I think, though, that if you take the melting and injection apparatus from an injection molding machine (google terms "injection molding screw barrel" and check images) that you could make a device that would work. (Complex, I grant, but you'd be starting from a known workable solution.) The screws in these rotate as they are withdrawn (enough rotation to Archimedes-fill in the empty space left by the receding tip), and then advance while not rotating when you want to deliver the solder (probably just a button control on the side of the pen).
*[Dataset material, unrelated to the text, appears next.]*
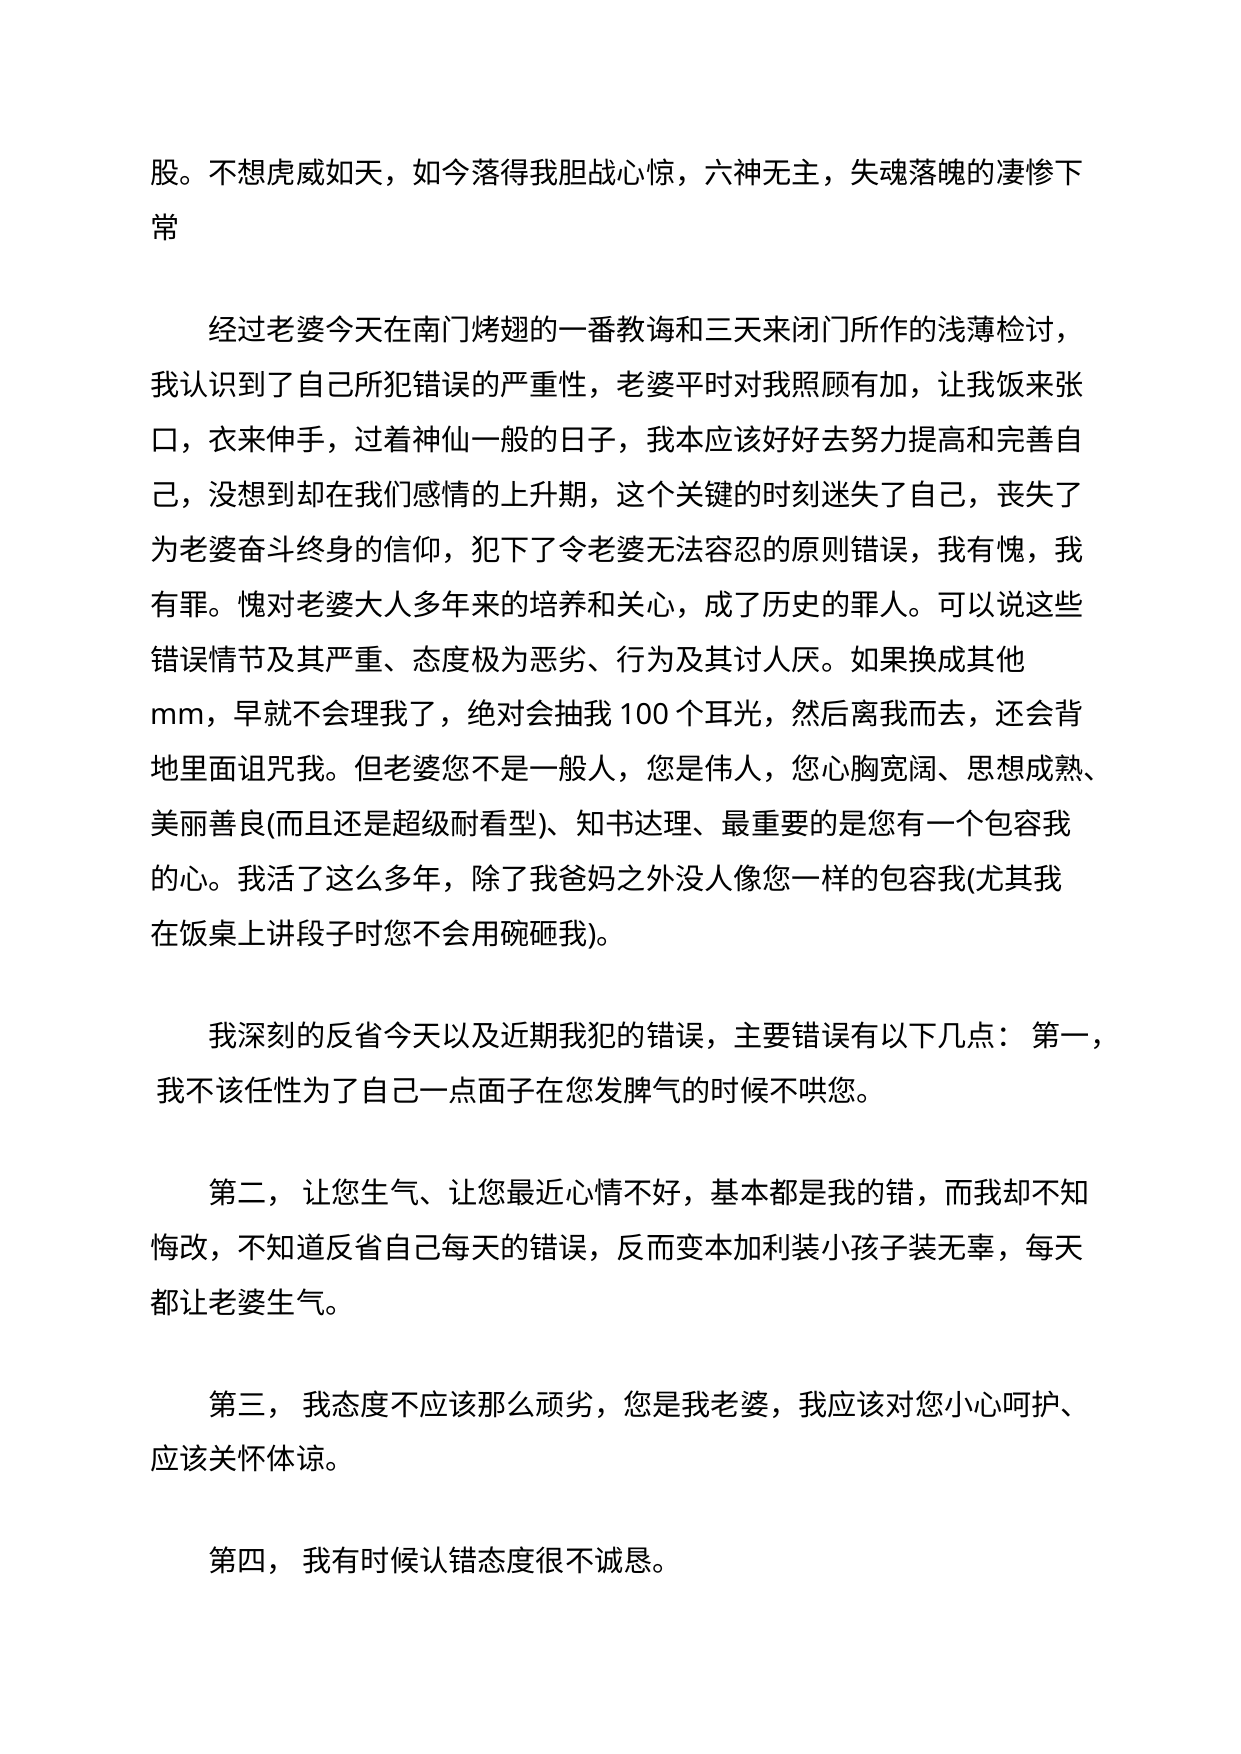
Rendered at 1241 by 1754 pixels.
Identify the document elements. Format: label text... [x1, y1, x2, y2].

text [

You'd want some kind of heat-rejection a short distance away from the tip to keep a limit on the melt zone, and some hand-protection...
-- lurch, Feb 03 2020


// it's going to keep adding the weight of melted solder //

That could be addressed by having the melt pool inside the pen under carefully controlled slight negative pressure, and feeding in make-up solder through a gas-tight orifice. Then, atmospheric pressure on the tip counteracts the weight of the melt.

However, the dynamic control of such a small system - which is presumably subject to lateral and rotational forces on multiple simultaneous vectors - will be non-trivial.
-- 8th of 7, Feb 03 2020


[lurch] I grant you it won't solder upside down unless mechanically fed. Well, maybe in space.

The application aperture construction and heating range will have to be played with to get the bubble. I haven't seen yet the solder drop out of a wire solder hole just because it's slightly melted.

Remember the heating element is in the centre of the solder, the temperature has to be more controllable. No heat wastage to fingers.
-- wjt, Feb 04 2020


you could squeeze it out between flexi-walls of the pen tube, ) ( where the flexi-walls flex and curve to compress the solder to flow out the tip from electromagnetic patternings on the flexi-sides and windings at pen wall.